- [What is required] From the line holding "- Review all renamed files after setup" to the final line of the entries, set down each line exactly, including both, and nothing more.

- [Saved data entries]
- - - - - - -

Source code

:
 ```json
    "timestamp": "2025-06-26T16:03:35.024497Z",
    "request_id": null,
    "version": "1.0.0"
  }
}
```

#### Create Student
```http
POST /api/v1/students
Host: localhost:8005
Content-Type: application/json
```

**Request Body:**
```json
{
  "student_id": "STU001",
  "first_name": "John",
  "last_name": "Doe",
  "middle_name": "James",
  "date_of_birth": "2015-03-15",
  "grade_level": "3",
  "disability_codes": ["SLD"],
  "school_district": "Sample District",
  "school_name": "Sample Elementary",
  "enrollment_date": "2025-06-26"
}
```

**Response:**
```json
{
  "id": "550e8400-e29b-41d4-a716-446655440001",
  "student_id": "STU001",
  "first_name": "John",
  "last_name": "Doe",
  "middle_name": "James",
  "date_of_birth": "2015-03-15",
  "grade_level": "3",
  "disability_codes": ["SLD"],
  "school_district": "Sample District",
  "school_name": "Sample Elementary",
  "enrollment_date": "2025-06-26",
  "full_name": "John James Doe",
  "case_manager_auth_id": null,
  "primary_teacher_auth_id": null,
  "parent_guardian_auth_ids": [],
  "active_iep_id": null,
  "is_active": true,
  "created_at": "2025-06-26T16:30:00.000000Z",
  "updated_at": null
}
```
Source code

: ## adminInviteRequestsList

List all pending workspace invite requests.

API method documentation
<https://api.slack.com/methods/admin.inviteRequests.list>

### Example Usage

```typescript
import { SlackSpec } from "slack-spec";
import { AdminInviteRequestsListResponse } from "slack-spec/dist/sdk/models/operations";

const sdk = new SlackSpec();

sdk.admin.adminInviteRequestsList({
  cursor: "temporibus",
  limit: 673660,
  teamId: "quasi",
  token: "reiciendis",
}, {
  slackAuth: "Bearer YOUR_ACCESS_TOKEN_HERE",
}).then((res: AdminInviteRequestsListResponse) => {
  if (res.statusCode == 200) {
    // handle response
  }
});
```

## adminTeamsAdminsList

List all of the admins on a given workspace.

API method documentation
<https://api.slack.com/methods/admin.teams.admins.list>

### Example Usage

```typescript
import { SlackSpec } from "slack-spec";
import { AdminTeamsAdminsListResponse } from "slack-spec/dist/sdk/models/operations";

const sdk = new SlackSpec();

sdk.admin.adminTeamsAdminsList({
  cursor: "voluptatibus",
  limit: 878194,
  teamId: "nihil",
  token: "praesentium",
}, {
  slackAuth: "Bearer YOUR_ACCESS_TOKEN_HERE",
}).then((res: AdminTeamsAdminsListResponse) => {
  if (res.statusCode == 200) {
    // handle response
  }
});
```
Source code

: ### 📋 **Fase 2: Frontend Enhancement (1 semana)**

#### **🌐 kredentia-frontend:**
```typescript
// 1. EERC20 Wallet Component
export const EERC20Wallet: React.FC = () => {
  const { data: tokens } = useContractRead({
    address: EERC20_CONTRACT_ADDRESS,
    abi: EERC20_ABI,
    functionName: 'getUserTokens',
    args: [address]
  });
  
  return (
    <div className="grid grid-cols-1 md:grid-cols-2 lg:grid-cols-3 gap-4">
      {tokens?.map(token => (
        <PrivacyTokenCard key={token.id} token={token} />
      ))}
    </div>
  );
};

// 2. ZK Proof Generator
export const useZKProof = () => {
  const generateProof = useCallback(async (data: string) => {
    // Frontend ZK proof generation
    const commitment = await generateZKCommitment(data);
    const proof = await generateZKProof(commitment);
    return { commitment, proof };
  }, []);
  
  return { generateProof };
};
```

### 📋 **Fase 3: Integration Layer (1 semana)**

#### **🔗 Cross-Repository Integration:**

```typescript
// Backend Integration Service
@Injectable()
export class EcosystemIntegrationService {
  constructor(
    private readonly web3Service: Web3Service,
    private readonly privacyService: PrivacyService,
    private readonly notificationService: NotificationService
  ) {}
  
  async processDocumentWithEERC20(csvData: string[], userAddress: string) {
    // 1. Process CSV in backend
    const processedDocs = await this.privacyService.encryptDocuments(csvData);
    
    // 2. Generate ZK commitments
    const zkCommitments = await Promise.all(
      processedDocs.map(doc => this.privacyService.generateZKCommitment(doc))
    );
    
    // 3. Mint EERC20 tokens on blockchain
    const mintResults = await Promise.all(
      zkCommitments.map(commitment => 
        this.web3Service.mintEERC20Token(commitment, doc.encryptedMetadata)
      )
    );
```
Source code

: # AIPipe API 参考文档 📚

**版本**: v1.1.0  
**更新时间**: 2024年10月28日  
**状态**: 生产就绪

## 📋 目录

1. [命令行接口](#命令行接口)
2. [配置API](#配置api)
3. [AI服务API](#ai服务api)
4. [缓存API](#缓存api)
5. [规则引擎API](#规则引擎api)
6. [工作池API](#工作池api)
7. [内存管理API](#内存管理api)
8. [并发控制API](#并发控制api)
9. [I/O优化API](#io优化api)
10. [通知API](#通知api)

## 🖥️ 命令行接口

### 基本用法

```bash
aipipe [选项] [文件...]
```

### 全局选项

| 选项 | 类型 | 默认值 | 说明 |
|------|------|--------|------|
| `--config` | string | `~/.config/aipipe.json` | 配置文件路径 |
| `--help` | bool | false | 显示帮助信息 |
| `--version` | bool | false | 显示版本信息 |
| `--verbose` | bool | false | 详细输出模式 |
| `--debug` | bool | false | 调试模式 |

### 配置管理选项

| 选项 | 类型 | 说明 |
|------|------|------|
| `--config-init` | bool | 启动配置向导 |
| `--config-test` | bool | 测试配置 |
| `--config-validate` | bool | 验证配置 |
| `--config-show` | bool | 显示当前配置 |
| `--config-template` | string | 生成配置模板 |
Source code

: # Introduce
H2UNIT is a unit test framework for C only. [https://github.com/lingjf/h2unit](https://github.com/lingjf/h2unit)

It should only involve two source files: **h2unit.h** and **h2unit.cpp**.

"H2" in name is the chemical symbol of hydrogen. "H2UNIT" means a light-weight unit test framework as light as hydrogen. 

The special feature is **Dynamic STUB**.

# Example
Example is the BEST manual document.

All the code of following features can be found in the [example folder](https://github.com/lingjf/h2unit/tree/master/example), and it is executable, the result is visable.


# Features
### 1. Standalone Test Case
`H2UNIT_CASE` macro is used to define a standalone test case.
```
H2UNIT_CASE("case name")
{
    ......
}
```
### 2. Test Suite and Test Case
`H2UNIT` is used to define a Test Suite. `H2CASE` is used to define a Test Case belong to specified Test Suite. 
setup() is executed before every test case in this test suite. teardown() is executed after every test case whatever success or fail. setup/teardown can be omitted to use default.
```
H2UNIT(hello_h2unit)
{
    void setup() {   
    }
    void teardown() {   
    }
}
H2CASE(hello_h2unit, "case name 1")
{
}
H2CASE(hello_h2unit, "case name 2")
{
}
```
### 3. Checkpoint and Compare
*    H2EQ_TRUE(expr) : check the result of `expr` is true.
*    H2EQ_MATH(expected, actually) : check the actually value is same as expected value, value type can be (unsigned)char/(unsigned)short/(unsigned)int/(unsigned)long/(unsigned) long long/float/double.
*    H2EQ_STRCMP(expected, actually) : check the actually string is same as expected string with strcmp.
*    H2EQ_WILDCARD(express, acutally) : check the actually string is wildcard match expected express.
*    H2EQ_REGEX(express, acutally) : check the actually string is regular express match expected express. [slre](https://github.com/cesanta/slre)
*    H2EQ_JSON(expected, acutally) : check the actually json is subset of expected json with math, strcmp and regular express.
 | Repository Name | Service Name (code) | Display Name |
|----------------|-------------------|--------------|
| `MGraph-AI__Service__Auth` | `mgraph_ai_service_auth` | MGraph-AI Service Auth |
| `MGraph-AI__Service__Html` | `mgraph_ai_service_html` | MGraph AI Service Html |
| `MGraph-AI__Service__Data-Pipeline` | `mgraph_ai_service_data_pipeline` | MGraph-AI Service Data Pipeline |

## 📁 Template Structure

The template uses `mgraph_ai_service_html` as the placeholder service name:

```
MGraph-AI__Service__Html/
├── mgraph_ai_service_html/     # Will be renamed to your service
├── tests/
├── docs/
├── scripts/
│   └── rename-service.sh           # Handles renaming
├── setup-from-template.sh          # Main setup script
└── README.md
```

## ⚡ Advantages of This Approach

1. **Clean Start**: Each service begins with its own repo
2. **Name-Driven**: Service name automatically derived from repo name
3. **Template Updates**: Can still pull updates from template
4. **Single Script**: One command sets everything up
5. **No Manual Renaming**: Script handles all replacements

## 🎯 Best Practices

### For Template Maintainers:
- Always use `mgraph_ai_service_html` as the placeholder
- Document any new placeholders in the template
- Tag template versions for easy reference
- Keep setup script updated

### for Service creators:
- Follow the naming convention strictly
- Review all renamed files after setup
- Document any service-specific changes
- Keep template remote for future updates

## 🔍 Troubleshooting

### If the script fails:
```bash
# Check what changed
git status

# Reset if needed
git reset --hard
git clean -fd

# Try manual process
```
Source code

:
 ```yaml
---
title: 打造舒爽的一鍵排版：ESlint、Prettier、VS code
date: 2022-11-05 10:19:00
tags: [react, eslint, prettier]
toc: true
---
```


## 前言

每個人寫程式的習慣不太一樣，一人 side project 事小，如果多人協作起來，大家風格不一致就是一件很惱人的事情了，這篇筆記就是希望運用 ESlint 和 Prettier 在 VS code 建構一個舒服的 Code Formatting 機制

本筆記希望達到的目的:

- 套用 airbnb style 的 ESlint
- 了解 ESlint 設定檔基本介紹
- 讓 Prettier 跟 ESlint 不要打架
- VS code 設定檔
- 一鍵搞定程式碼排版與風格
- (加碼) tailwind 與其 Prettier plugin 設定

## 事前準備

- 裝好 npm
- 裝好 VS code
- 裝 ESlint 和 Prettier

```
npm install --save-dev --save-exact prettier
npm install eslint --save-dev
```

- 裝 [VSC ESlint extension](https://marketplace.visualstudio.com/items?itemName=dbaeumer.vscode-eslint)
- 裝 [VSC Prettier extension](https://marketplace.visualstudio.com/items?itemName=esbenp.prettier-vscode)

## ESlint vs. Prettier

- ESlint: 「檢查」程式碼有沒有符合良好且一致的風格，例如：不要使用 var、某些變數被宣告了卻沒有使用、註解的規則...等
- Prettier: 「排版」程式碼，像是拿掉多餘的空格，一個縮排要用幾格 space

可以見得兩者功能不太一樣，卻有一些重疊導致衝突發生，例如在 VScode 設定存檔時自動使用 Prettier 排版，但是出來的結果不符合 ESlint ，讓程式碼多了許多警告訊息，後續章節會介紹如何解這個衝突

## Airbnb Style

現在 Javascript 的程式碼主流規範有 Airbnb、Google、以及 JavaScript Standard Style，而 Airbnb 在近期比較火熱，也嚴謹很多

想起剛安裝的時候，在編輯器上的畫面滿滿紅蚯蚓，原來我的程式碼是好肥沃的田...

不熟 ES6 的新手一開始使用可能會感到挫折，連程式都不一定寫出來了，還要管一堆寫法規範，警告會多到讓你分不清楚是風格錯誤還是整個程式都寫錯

- - - - - - -

- [Written answer]
- Review all renamed files after setup
- Document any service-specific changes
- Keep template remote for future updates

## 🔍 Troubleshooting

### If the script fails:
```bash
# Check what changed
git status

# Reset if needed
git reset --hard
git clean -fd

# Try manual process
```
Source code

:
 ```yaml
---
title: 打造舒爽的一鍵排版：ESlint、Prettier、VS code
date: 2022-11-05 10:19:00
tags: [react, eslint, prettier]
toc: true
---
```


## 前言

每個人寫程式的習慣不太一樣，一人 side project 事小，如果多人協作起來，大家風格不一致就是一件很惱人的事情了，這篇筆記就是希望運用 ESlint 和 Prettier 在 VS code 建構一個舒服的 Code Formatting 機制

本筆記希望達到的目的:

- 套用 airbnb style 的 ESlint
- 了解 ESlint 設定檔基本介紹
- 讓 Prettier 跟 ESlint 不要打架
- VS code 設定檔
- 一鍵搞定程式碼排版與風格
- (加碼) tailwind 與其 Prettier plugin 設定

## 事前準備

- 裝好 npm
- 裝好 VS code
- 裝 ESlint 和 Prettier

```
npm install --save-dev --save-exact prettier
npm install eslint --save-dev
```

- 裝 [VSC ESlint extension](https://marketplace.visualstudio.com/items?itemName=dbaeumer.vscode-eslint)
- 裝 [VSC Prettier extension](https://marketplace.visualstudio.com/items?itemName=esbenp.prettier-vscode)

## ESlint vs. Prettier

- ESlint: 「檢查」程式碼有沒有符合良好且一致的風格，例如：不要使用 var、某些變數被宣告了卻沒有使用、註解的規則...等
- Prettier: 「排版」程式碼，像是拿掉多餘的空格，一個縮排要用幾格 space

可以見得兩者功能不太一樣，卻有一些重疊導致衝突發生，例如在 VScode 設定存檔時自動使用 Prettier 排版，但是出來的結果不符合 ESlint ，讓程式碼多了許多警告訊息，後續章節會介紹如何解這個衝突

## Airbnb Style

現在 Javascript 的程式碼主流規範有 Airbnb、Google、以及 JavaScript Standard Style，而 Airbnb 在近期比較火熱，也嚴謹很多

想起剛安裝的時候，在編輯器上的畫面滿滿紅蚯蚓，原來我的程式碼是好肥沃的田...

不熟 ES6 的新手一開始使用可能會感到挫折，連程式都不一定寫出來了，還要管一堆寫法規範，警告會多到讓你分不清楚是風格錯誤還是整個程式都寫錯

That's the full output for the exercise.